A few years ago, someone once wise told me, “Luck is when you know how good your life is, the moment you are living it.” I have remembered it ever since. I feel like turning 50 means there are more and longer moments of knowing how good I have it. Mostly with my friends.
This is Anita. She took most of the photographs here in this post. At a certain point in the party, she realized I wasn’t going to pick up the camera I had set down on a table, intending to document it. She picked it up for me and took most of these shots.
She also brought me a present, even though I told people they weren’t necessary. What more did I need? Anita knew that I needed a new pair of shoes for my 50th year. She’s a fervent Fleuvog fan. She owns multiple pairs and moderates a Facebook page about Fluevog shoes, where people share stories and sell each other pairs. It’s a community. About a month ago, she put out a call for a pair of shoes in my size: not too feminine but not boots, full of character, kick-ass, with non-traditional colors, and an interesting design. She brought the shoes to me on Saturday. If you meet me on Vashon, you’ll see me wearing those green shoes. I won’t be taking them off for awhile. They’re my 50 shoes.
The party that day was only halfway through the birthday celebrations. That evening we had a bonfire at the beach, with friends who brought guitars and dogs and sparklers for the children, who danced in the moonlight. The next morning, we had a rainy breakfast at another beach. That afternoon, we had a pickup baseball game at my favorite park on the island. Our dear friends Steve and Gypsy surprised us there. They had moved back to Seattle from Oakland the day before, so we didn’t think we’d see them. After hitting line drives and laughing, we invited them back to our house for dinner, along with Sharon and William.
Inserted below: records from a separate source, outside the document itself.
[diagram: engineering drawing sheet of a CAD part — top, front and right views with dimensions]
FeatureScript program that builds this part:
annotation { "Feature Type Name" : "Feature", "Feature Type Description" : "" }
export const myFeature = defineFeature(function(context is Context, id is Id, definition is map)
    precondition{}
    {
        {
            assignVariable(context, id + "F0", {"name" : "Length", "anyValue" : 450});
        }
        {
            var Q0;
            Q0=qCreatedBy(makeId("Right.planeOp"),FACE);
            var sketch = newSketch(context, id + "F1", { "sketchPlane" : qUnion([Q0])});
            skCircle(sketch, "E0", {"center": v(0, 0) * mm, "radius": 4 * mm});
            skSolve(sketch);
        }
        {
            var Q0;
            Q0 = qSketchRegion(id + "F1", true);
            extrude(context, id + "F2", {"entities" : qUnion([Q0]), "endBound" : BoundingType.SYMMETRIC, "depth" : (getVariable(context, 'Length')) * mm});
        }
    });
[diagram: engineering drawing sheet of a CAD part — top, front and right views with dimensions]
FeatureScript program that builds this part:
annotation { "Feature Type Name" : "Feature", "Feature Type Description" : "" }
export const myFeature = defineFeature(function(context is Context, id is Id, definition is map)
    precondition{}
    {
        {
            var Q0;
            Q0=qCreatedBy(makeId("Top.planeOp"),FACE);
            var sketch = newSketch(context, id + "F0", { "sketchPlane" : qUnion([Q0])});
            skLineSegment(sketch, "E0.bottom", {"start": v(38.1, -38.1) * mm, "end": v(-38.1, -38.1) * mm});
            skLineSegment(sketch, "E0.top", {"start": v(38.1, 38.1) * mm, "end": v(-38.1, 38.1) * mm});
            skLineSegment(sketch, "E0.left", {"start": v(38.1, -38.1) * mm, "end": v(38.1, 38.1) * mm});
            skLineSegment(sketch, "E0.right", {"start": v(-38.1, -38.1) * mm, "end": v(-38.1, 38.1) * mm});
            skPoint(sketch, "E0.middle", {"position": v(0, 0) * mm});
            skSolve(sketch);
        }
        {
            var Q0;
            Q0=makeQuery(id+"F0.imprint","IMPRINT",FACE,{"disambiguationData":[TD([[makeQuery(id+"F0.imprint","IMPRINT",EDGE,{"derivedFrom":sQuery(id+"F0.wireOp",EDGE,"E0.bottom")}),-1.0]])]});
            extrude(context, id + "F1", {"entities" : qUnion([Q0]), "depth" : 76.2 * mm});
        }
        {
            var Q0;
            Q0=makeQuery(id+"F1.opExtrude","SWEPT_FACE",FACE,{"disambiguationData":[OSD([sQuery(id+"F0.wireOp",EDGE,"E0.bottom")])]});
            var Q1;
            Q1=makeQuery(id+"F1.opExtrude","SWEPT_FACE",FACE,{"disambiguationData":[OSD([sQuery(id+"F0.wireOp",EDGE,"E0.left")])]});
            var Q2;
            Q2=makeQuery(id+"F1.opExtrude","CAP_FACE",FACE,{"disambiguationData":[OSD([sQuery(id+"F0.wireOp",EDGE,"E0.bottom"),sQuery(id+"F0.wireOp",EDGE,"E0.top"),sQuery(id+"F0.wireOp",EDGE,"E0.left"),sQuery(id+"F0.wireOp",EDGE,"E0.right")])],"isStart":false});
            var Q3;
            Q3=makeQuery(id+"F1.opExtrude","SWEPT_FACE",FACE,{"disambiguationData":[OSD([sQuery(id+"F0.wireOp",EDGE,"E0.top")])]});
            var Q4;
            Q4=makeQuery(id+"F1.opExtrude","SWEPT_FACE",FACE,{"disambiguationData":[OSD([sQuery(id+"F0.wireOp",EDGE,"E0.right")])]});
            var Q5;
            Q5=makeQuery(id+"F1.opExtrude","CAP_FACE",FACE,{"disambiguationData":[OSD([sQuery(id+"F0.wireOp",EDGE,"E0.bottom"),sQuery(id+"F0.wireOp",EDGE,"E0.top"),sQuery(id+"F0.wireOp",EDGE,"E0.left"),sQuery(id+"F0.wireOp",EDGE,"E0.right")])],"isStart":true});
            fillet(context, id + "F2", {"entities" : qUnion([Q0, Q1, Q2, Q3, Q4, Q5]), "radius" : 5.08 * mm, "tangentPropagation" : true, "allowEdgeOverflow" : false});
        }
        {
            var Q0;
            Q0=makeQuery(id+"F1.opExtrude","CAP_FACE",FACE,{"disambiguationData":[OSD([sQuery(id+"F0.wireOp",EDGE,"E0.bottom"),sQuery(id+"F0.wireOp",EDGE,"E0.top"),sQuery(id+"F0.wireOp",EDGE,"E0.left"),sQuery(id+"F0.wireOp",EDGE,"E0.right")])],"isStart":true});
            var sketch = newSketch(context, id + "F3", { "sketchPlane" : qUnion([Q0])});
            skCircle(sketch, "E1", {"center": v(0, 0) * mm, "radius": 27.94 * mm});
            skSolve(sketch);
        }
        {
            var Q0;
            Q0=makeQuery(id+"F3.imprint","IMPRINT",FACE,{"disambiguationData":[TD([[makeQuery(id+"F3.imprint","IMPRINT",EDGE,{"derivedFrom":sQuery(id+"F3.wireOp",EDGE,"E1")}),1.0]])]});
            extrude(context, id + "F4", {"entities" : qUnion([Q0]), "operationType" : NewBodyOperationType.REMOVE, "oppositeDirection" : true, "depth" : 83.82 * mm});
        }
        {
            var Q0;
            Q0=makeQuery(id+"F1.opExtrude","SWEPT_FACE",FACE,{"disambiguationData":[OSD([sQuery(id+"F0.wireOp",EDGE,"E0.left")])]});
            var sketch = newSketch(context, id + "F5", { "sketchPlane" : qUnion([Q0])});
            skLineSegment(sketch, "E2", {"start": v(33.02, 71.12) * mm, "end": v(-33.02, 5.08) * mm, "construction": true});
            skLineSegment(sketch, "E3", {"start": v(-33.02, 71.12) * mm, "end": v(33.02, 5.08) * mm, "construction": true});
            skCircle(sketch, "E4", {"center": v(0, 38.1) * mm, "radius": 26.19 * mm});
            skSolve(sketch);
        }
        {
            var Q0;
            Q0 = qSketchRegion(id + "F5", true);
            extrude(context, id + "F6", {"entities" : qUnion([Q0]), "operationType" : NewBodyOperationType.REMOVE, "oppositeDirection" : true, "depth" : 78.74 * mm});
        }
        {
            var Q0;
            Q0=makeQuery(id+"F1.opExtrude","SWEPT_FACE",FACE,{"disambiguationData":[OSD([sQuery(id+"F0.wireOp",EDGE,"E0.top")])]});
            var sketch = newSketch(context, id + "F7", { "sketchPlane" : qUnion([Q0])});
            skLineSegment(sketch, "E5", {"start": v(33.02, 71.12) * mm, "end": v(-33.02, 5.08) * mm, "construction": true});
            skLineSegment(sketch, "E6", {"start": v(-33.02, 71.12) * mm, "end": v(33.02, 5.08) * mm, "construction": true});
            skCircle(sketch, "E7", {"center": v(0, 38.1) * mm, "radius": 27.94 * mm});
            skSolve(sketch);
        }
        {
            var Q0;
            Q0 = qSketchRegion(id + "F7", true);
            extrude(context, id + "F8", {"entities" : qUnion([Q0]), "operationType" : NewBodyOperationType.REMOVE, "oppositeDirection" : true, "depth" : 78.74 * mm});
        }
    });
As we sat in the backyard, picking blackberries, then holding out our hands for the children to grab one ripe warm berry after another and plop them in their mouths, Steve looked around. “This is a little slice of heaven you have here, Shauna.”
Oh yes. And I know it. How lucky I am.
Here I am, at 50, with a husband I adore, an 8-year-old girl and a 2-year-old boy, the lights of my life. I had no idea how good this life would be someday. I’m so glad I’ve made it here.
And now, I watch my kids playing with the friends they have known since birth or in baby playgroup or kindergarten. They have no idea how lucky they are yet. But maybe someday they will. I have no idea if I’ll be around for when they turn 50. But I sure as hell intend to get as far as I can, loving this life and loving more and longer moments as I live them.
smoked salmon goat cheese spread
This spread was one of the hits of the buffet table at my birthday party. Dan was kind enough to smoke sides of salmon in our smoker days in advance so he could make this. He also used Vashon-made goat cheese from one of our favorite farms. But that was a singular experience. You don’t need that to make a great spread.
Get yourself some good smoked salmon, some soft goat cheese, a little thick Greek yogurt, and a lemon. Mix and season to taste. It’s going to be good.
Make the spread. Put the smoked salmon and goat cheese into the bowl of a food processor. Pulse until the smoked salmon is broken down and incorporated into the goat cheese. Stop the food processor. Add the juice of the lemon. Pulse the spread. If it feels too thick to you, add the Greek yogurt and pulse until the spread is the consistency you want.
Season to taste. Refrigerate the spread for at least 1 hour before serving.
Serve with gluten-free crackers or vegetables.